Whoa whoa whoa, no black people in the front row. C’mon man.. you know this…
This was a comment left on a Facebook photo of my 17-year-old brother, who shares my mother but has a different father, who is black. The photo was taken at what looks like a school pep rally. I don’t know if the person who left this comment is a real friend of my brother’s, or just a Facebook friend, but to an outsider of that group the comment didn’t look friendly at all. My gut took it as a racial microaggression, but I don’t have the context to know the relationship my brother has with this person or what all was in play.

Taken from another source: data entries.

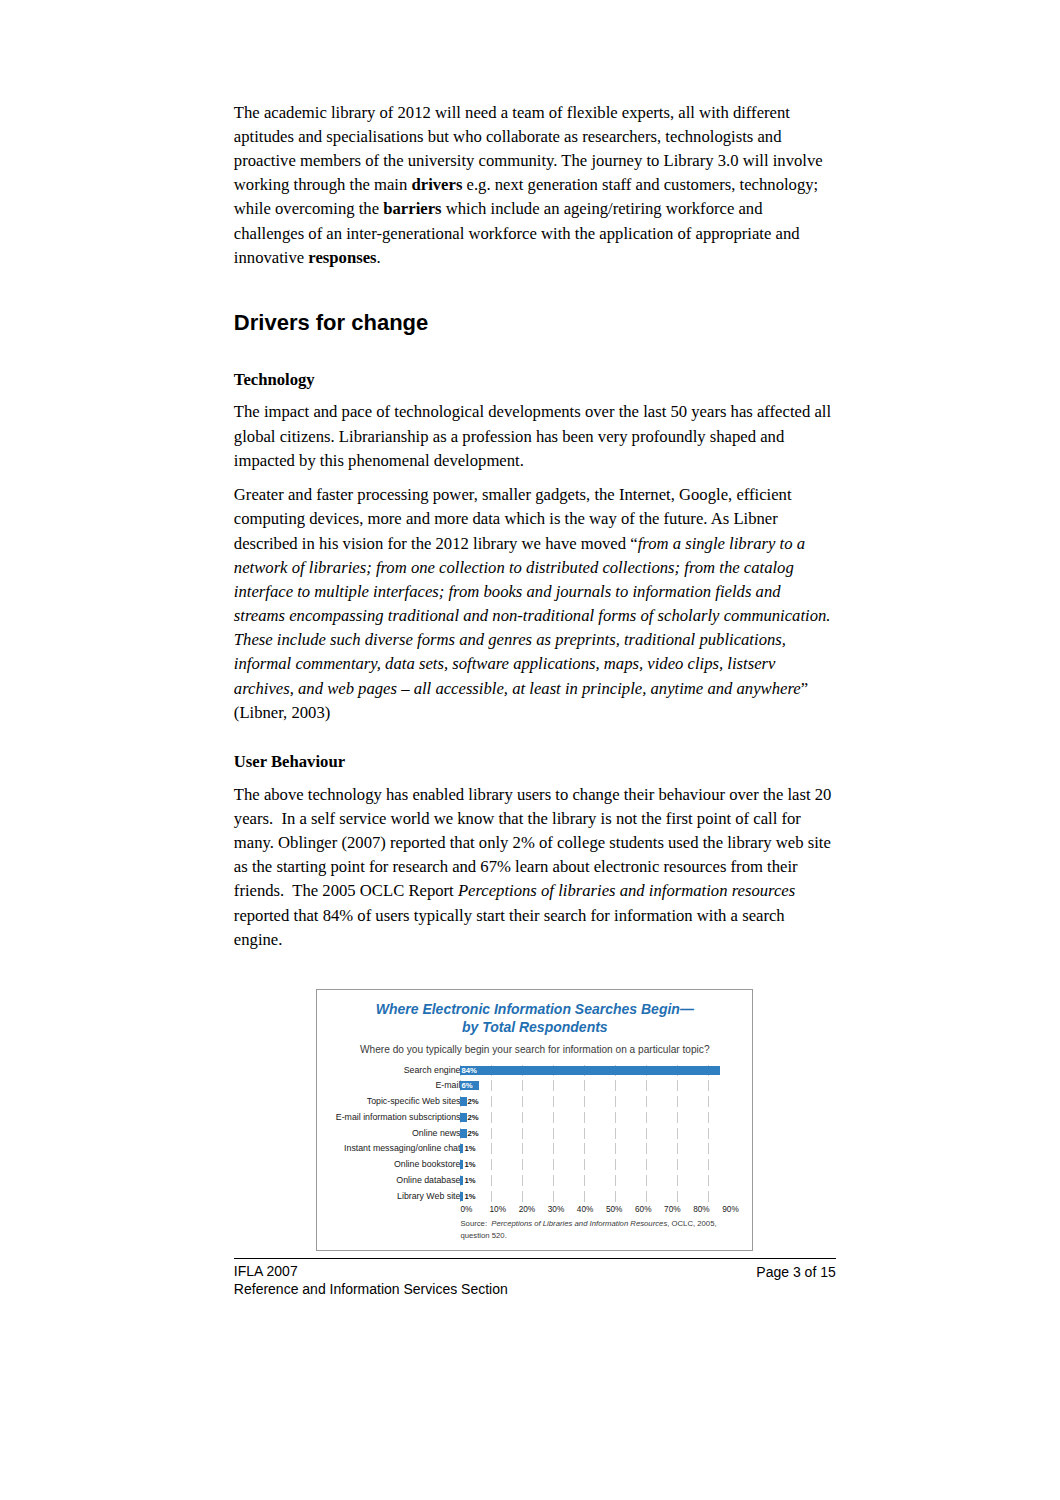The academic library of 2012 will need a team of flexible experts, all with different aptitudes and specialisations but who collaborate as researchers, technologists and proactive members of the university community. The journey to Library 3.0 will involve working through the main drivers e.g. next generation staff and customers, technology; while overcoming the barriers which include an ageing/retiring workforce and challenges of an inter-generational workforce with the application of appropriate and innovative responses.
Drivers for change
Technology
The impact and pace of technological developments over the last 50 years has affected all global citizens. Librarianship as a profession has been very profoundly shaped and impacted by this phenomenal development.
Greater and faster processing power, smaller gadgets, the Internet, Google, efficient computing devices, more and more data which is the way of the future. As Libner described in his vision for the 2012 library we have moved “from a single library to a network of libraries; from one collection to distributed collections; from the catalog interface to multiple interfaces; from books and journals to information fields and streams encompassing traditional and non-traditional forms of scholarly communication. These include such diverse forms and genres as preprints, traditional publications, informal commentary, data sets, software applications, maps, video clips, listserv archives, and web pages – all accessible, at least in principle, anytime and anywhere” (Libner, 2003)
User Behaviour
The above technology has enabled library users to change their behaviour over the last 20 years. In a self service world we know that the library is not the first point of call for many. Oblinger (2007) reported that only 2% of college students used the library web site as the starting point for research and 67% learn about electronic resources from their friends. The 2005 OCLC Report Perceptions of libraries and information resources reported that 84% of users typically start their search for information with a search engine.
Where Electronic Information Searches Begin—by Total Respondents
Where do you typically begin your search for information on a particular topic?
| Search engine | 84% |
| E-mail | 6% |
| Topic-specific Web sites | 2% |
| E-mail information subscriptions | 2% |
| Online news | 2% |
| Instant messaging/online chat | 1% |
| Online bookstore | 1% |
| Online database | 1% |
| Library Web site | 1% |
| | 0% 10% 20% 30% 40% 50% 60% 70% 80% 90% |
Source: Perceptions of Libraries and Information Resources, OCLC, 2005, question 520.
IFLA 2007
Reference and Information Services Section
Page 3 of 15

It’s keeping me up tonight because although my brother is 6’5” and has more than enough friends who have his back, I still want to kick this guy’s ass. But I’m not there, I have never had any conversations about race with my younger siblings, and I just don’t know what they encounter on a day to day basis or what their coping mechanisms are if and when they do experience aggression against them because of their race. It’s still my battle, however, as it should be for anyone who wants to live morally.
But moreso because that’s my little brother there. And after him it’ll be my little sisters and other little brother. They get to have the mother at home raising them unlike my childhood when she was a single mother working nights. I get to have the unquestionably white skin. I’m sure they have a lot of support at home but who is going to tell them that there’s even something called racial microaggression—a concept anyone who has experience can readily understand—and who’s going to tell them why the behavior is so bad?
I know they don’t teach that in school, even though he goes to a Catholic school and they’re supposed to teach kids how to be kind to one another. Still I know this asshole is going to get away with this, as will anyone who doesn’t get called out on this behavior.